> _WHAT IS REQUIRED_
Repeat only the lines below from the one containing "Du vil altid kunne æn" through the one containing "Dejar un comentario", inclusive, exactly as written.

------------------------------------

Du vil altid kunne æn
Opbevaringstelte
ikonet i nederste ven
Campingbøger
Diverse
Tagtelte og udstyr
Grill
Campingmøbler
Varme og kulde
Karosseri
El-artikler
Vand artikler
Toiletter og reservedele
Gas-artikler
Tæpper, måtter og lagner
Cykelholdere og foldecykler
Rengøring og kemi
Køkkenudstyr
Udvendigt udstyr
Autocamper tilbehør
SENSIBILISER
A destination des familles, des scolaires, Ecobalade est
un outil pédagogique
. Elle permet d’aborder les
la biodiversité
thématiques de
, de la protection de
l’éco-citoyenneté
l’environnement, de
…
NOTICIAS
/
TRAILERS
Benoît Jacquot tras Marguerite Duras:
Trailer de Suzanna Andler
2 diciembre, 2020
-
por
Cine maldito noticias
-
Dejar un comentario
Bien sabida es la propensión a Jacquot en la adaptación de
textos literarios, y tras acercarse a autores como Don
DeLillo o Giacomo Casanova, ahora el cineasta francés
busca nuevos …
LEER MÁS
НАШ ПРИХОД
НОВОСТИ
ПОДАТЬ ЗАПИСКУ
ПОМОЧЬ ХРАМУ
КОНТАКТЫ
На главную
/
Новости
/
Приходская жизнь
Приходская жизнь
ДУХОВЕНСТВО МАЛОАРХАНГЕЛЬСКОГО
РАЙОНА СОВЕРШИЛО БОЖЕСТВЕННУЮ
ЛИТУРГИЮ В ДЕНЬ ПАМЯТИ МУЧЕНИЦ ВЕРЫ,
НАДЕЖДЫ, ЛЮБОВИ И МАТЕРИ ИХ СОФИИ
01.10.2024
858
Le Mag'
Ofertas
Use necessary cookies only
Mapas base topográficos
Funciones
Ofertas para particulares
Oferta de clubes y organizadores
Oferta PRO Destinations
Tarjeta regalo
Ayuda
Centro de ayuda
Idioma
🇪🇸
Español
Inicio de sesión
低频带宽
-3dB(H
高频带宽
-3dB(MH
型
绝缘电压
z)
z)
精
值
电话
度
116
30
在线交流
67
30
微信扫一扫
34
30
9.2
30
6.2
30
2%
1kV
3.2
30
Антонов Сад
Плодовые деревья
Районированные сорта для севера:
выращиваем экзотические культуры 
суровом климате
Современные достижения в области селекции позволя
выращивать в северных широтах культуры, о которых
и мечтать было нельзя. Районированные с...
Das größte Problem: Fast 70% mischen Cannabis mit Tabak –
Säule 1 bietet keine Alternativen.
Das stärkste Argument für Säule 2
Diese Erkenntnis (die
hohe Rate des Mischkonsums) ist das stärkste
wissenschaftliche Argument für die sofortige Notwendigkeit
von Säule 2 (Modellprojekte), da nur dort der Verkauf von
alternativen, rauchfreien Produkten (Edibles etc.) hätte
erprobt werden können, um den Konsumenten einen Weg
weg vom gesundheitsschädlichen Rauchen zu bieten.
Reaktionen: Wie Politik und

------------------------------------

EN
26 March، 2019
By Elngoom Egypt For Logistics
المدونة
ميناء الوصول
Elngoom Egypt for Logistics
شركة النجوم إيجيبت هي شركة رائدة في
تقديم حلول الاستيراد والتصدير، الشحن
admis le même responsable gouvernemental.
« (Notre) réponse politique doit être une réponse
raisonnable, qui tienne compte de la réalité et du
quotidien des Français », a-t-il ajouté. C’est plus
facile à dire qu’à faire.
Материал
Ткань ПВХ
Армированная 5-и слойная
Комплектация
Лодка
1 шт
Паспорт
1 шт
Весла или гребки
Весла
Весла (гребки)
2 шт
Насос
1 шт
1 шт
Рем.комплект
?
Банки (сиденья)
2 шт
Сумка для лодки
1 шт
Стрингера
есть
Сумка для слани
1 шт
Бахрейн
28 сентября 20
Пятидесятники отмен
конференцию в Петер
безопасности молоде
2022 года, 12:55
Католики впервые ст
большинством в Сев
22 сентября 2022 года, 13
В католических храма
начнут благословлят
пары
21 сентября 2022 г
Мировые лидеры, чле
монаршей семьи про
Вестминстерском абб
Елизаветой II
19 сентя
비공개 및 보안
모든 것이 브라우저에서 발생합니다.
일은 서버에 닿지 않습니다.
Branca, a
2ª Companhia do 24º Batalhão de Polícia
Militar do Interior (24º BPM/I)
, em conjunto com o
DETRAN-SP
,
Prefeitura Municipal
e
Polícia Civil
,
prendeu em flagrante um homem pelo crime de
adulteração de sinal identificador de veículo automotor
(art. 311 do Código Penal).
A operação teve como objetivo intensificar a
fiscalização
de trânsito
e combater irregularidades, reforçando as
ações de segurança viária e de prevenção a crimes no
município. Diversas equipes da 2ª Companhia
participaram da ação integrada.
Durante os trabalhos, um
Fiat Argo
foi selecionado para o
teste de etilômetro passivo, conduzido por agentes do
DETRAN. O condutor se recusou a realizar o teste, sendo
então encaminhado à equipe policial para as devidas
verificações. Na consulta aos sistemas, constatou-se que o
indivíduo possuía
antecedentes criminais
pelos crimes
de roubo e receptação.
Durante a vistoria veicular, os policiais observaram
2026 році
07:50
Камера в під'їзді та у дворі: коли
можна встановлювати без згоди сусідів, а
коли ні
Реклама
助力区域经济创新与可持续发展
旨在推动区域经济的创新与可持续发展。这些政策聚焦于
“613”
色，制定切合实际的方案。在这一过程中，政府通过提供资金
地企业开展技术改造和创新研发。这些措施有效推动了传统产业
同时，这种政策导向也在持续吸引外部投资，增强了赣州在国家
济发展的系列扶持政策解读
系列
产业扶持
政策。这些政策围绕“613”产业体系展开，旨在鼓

------------------------------------

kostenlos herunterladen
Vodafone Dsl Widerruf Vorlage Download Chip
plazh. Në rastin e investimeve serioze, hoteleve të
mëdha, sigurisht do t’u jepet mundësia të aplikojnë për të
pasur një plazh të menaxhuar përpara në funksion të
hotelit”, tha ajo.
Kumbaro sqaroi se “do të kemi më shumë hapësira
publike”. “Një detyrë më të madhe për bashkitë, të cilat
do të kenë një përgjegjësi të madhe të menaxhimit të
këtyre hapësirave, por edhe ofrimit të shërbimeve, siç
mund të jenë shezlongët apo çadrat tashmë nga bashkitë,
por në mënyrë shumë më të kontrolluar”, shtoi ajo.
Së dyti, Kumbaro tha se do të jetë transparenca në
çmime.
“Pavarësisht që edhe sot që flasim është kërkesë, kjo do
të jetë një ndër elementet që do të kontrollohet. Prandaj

------------------------------------

> _SOLUTION FOR THIS EXERCISE_
Du vil altid kunne æn
Opbevaringstelte
ikonet i nederste ven
Campingbøger
Diverse
Tagtelte og udstyr
Grill
Campingmøbler
Varme og kulde
Karosseri
El-artikler
Vand artikler
Toiletter og reservedele
Gas-artikler
Tæpper, måtter og lagner
Cykelholdere og foldecykler
Rengøring og kemi
Køkkenudstyr
Udvendigt udstyr
Autocamper tilbehør
SENSIBILISER
A destination des familles, des scolaires, Ecobalade est
un outil pédagogique
. Elle permet d’aborder les
la biodiversité
thématiques de
, de la protection de
l’éco-citoyenneté
l’environnement, de
…
NOTICIAS
/
TRAILERS
Benoît Jacquot tras Marguerite Duras:
Trailer de Suzanna Andler
2 diciembre, 2020
-
por
Cine maldito noticias
-
Dejar un comentario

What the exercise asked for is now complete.